C’est un endroit décomposé, détruit. Il reste des rues que la caméra parcourt, bordées d’immeubles, de maisons éventrées.
Sur la chaussée, des véhicules, des chars incendiés. La guerre vient de passer ici comme un orage, la caméra fait des images, il y a quelques personnes qui reviennent voir leur ancien lieu de vie, là où c’était le bonheur sommaire, avec les rires des enfants et la joie des jardins, là où il n’y a plus qu’amas de pierres, que gravats, que les pleurs et les questions sans réponse.
Et puis bientôt sur la chaussée, des corps morts, certains les mains nouées derrière eux avec un chiffon blanc, d’autres encore mêlés à leur vélo, à terre. Les corps morts font une ponctuation obsédante que le regard n’épuise pas, la caméra va d’un côté et de l’autre, comme hébétée, la voix commente d’un ton presque posé, la voix cherche à se mettre à distance, à dévoiler l’horreur sans ressentiment, sans émotion.
L’horreur, ce qui saisit d’effroi, ce qui fait répulsion, aussi la scène dure peu, mais les images font vite “ le tour du monde ”. Ces êtres morts nous pétrifient un moment. Un moment seulement il faut bien vivre, et continuer de boire à l’inhumanité de l’homme. “ Tout ceci n’est qu’une mise en scène, un plateau de tournage ” disent ceux-là mêmes qui ont fomenté la tuerie. L’image poussée à son extrême d’image, la guerre n’est qu’une image, on ne meurt pas vraiment, il faut toujours cacher la violence. Inéluctable et intolérable, la violence qu’on montre, il faut bien s’habituer.
Ces images, et tant d’autres avant elles et à venir encore, “ plus jamais ça ” avait-on dit. Que ne dit-on des images monstrueuses qui jalonnent les jours. On les regarde ces images, la honte sur nous dans le silence de l’horreur. On a l’impression d’une litanie sans fin, comme une procession où l’humanité n’en finirait jamais d’aller vers sa propre destruction. Il faut s’armer, se réarmer, il faut recommencer. Pas de pardon, jamais, dans ces images, pas d’issue vers la confiance, il faut vaincre, éradiquer l’autre, qui fait peur toujours, qui menace, il faut aller jusqu’à la fin de l’horreur qui n’a pas de fin. On le sait bien pourtant cet infini de la mort, mais le savoir ni l’histoire ne servent à rien.

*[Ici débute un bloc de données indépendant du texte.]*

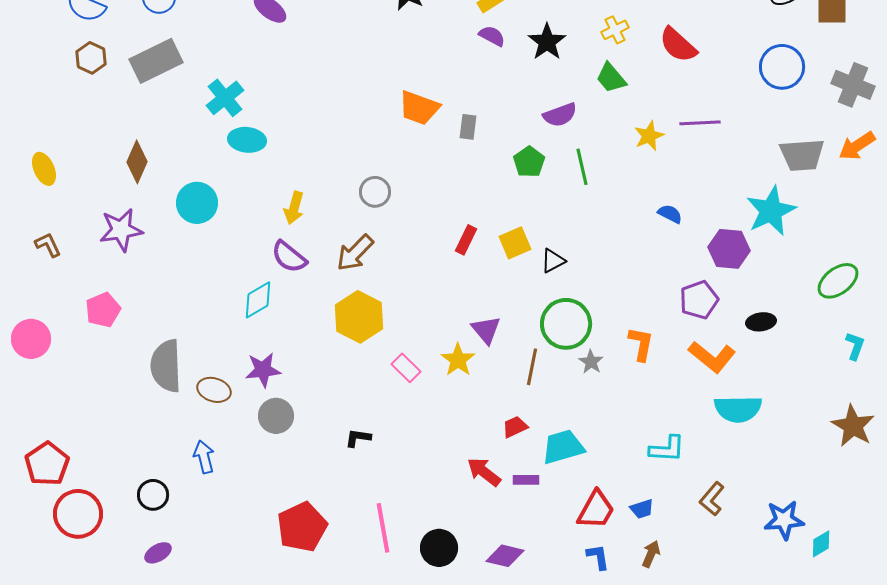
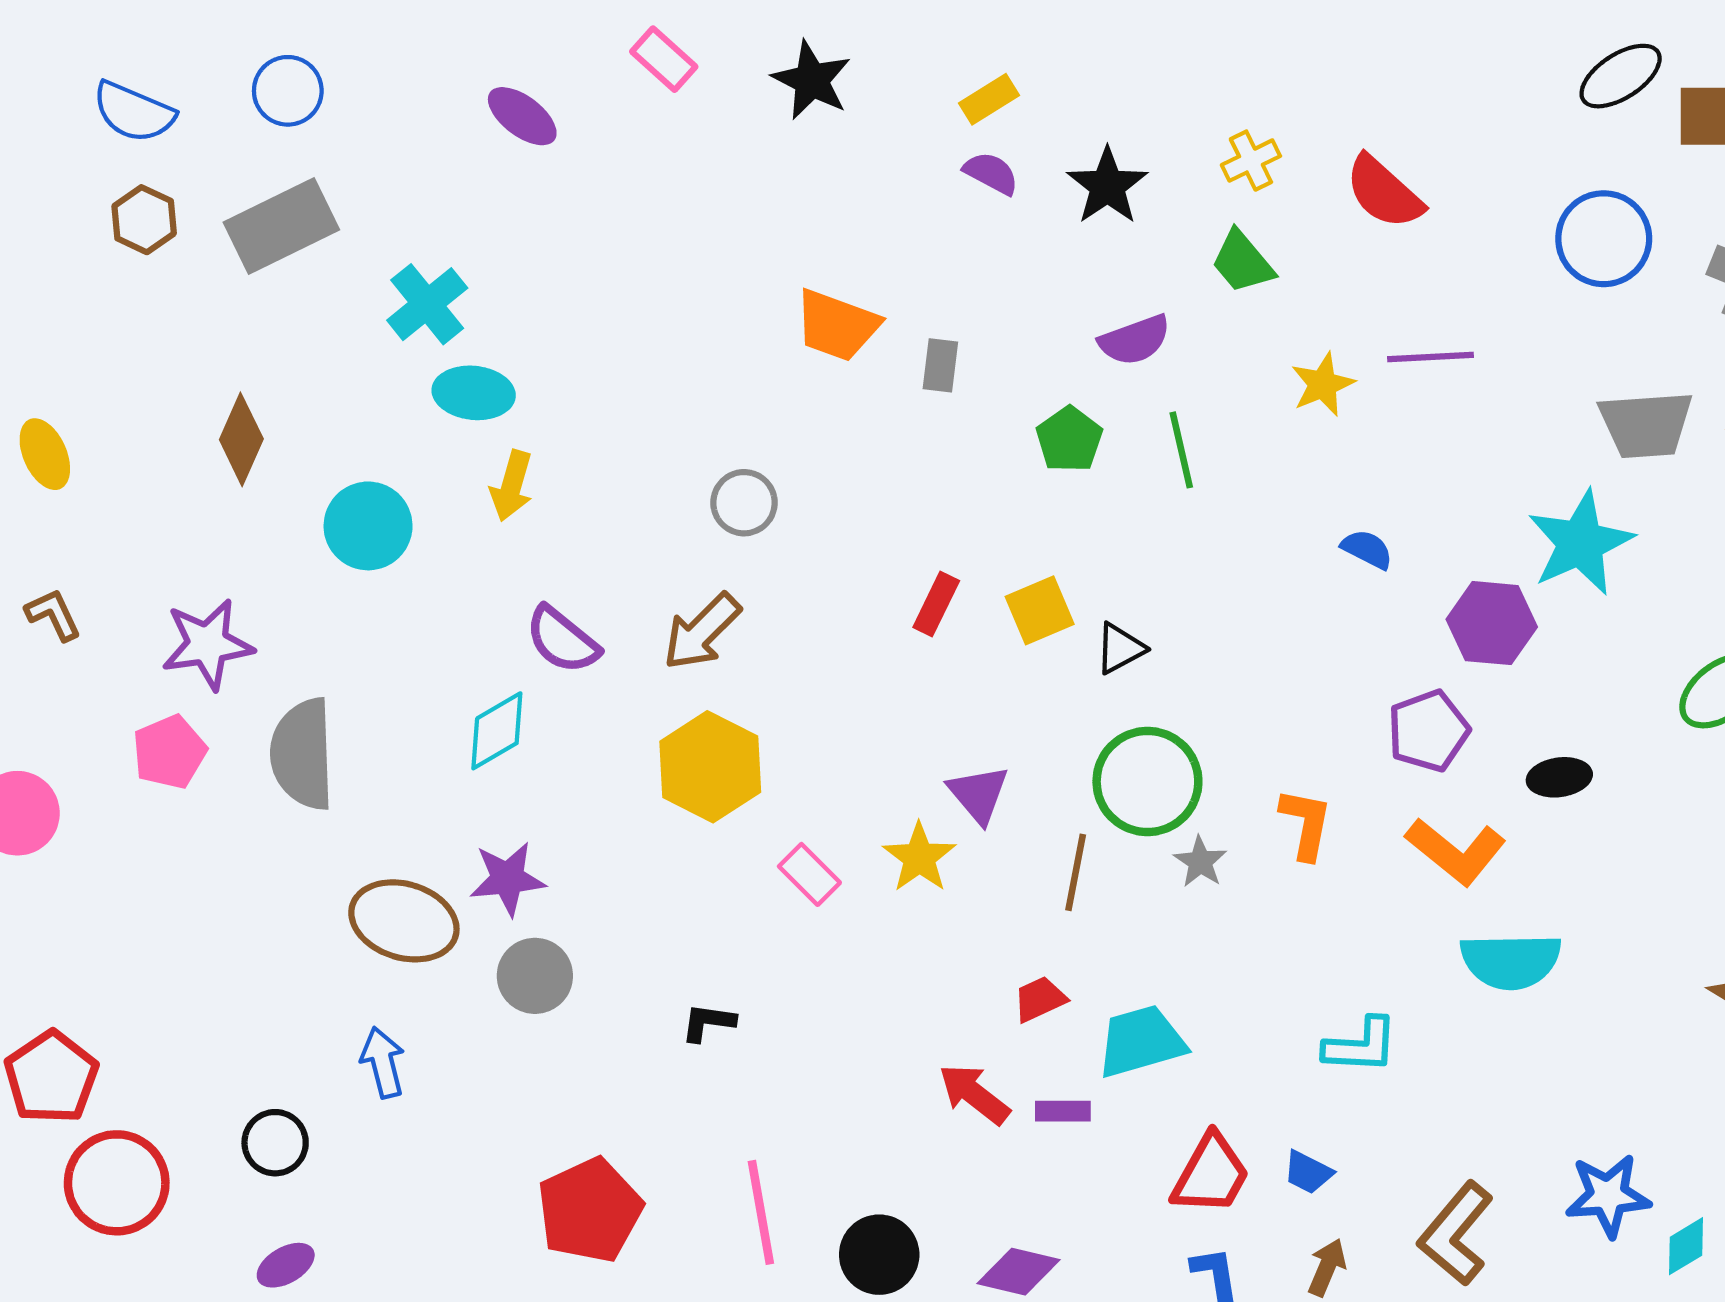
yellow arrow: (294, 208) -> (512, 486), moved
purple star: (121, 230) -> (208, 644), moved
gray semicircle: (166, 366) -> (303, 754), moved
brown ellipse: (214, 390) -> (404, 921), size x1.5
brown L-shape: (712, 499) -> (1456, 1234), moved, size x1.4
blue trapezoid: (642, 509) -> (1308, 1172), turned 45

On voit les images, on serre contre soi l’intimité des proches, ce prochain comme soi-même qu'on tente de préserver, à tâtons, d'irriguer d'énergie amoureuse, pacifiée. On se dit que la raison, comme les idées, ont déserté le monde, qu'il va falloir errer sans fin entre les images et l'horreur, sans autre viatique que le doute, l'incertitude, ou la foi si rarement croisée dans le regard d'un enfant sauvé des décombres.